At last count, 37 of the 120 counties in Kentucky have passed Second Amendment Sanctuary resolutions.

Resolutions are normally brought before the legislative body by motion and are approved by voice vote. Resolutions have no binding effect on citizens or a legislative body.

 Boone County voted unanimously to approve its resolution Tuesday night.

Commissioner Jesse Brewer asked Judge/Executive Gary Moore to consider bringing a resolution to the Fiscal Court late last year and has been outspoken in his support of the issue.

“I think it’s no secret, if you’ve paid attention to the media, my personal stance on this, in putting this together and bringing this important issue to light,” Brewer said. “I can’t be more proud to represent and be a part of a community that feels so strongly about our constitutional rights and I know that here in Boone County that we’re sending a message to Frankfort, that, ‘not here, we’re not going to take that.’”


It is fair to ask if it’s a message that even needed to be sent at this time. In Kentucky, these appear to be resolutions in search of a controversy.

There is no indication the Kentucky General Assembly would consider passing any legislation that challenged Second Amendment rights pertaining to gun ownership.

A resolution, while not an ordinance, which involves a distinctly legislative act, is an expression of an opinion, shared by a majority of the legislative body that approves it.

It’s value is that it lets residents and business owners know that their governing body presents a united front on an issue of concern in a community.

It also lets lawmakers at the state or federal level know how people in the communities they represent feel about an issue at hand.

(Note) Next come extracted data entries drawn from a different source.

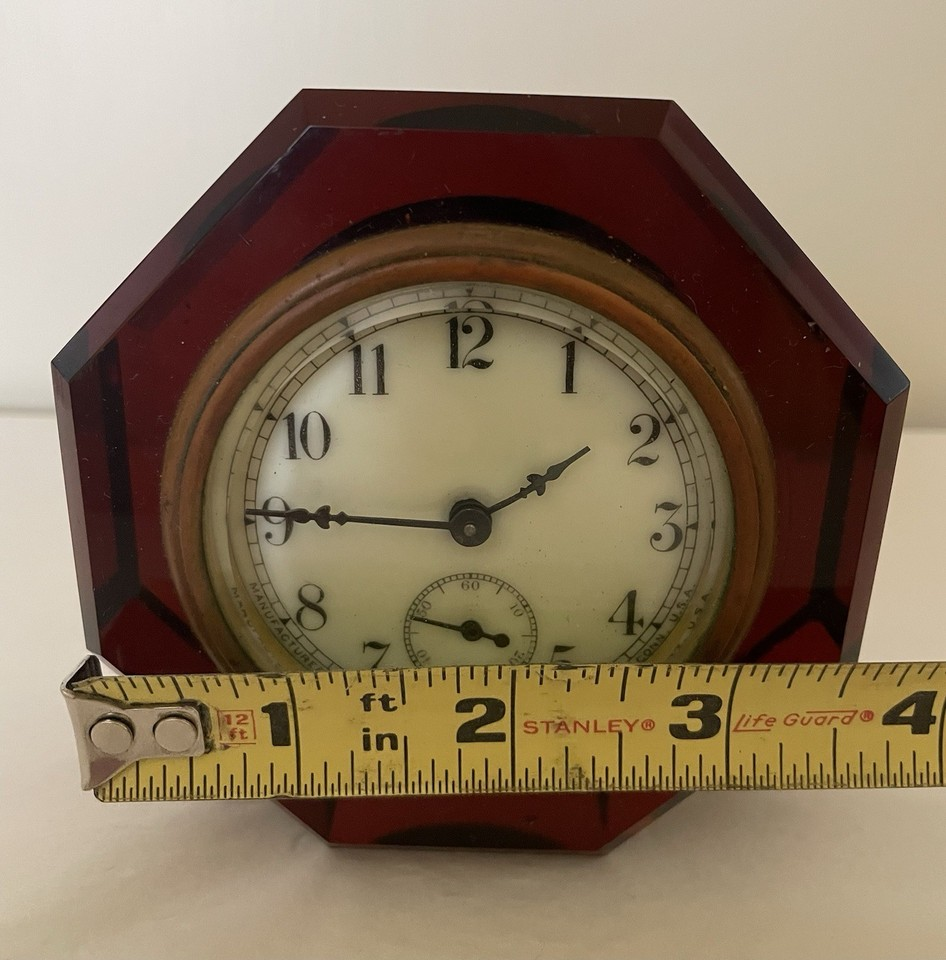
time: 1:45
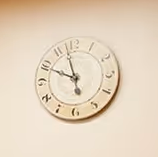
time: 9:57
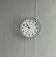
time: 10:48
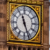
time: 11:26
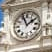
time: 1:56
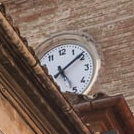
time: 5:08
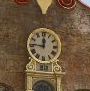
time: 11:46
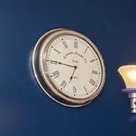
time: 6:45
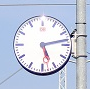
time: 5:13
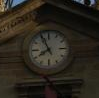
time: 7:55
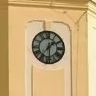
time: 1:29
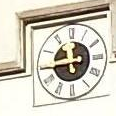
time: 11:44
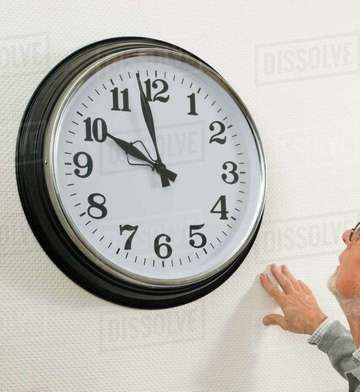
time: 9:57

By extension, if an opinion is shared widely enough in a legislative district, or statewide, it helps state or federal lawmakers understand the will of the people they represent and encourages them to vote accordingly. 

This last part is very important, as it relates to the rights of gun owners. Efforts to modify gun owners’ rights are often heightened after a catastrophic event, such as a mass shooting.

Following such incidents, legislators are often encouraged by those in favor of stricter gun laws to enact legislation that supports what they perceive as a threat to public safety. Pressure from the voters back home could certainly influence the stance of legislators on such an issue.

The Second Amendment Sanctuary resolution adopted by the Boone County Fiscal Court Tuesday. Similar resolutions have been adopted in Kenton and Campbell Counties, and more than 30 others across Kentucky (click to enlarge).

Red flag laws, for example, permit police or family members to petition a state court to order the temporary removal of firearms from a person who may present a danger to others or themselves.

In light of the number of mass shootings in the country in recent years, such legislation has gained support in some states, but not in Kentucky.

At the recent Northern Kentucky Legislative Caucus, Senate Majority Leader Damon Thayer, R-Georgetown, made it clear that there is no support for such legislation in Kentucky.

“There will be no Red Flag laws passed in the Kentucky General Assembly,” Thayer said. “The gun-grabbers are going to have to come through me.”

That comment drew the loudest cheers of the day from those in attendance at the forum.

If the majority opinion in the Kentucky General Assembly was to change at some point, however, and stricter gun laws were passed, resolutions approved at the county level would have no force of law.

Boone County Judge/Executive Gary Moore, who voted in favor of the Second Amendment Sanctuary resolution, explained just that, in response to a question.

“If the legislature passes laws, and those laws apply to us, we do not have the authority to override, or to amend any laws that the state legislature passes,” Moore said.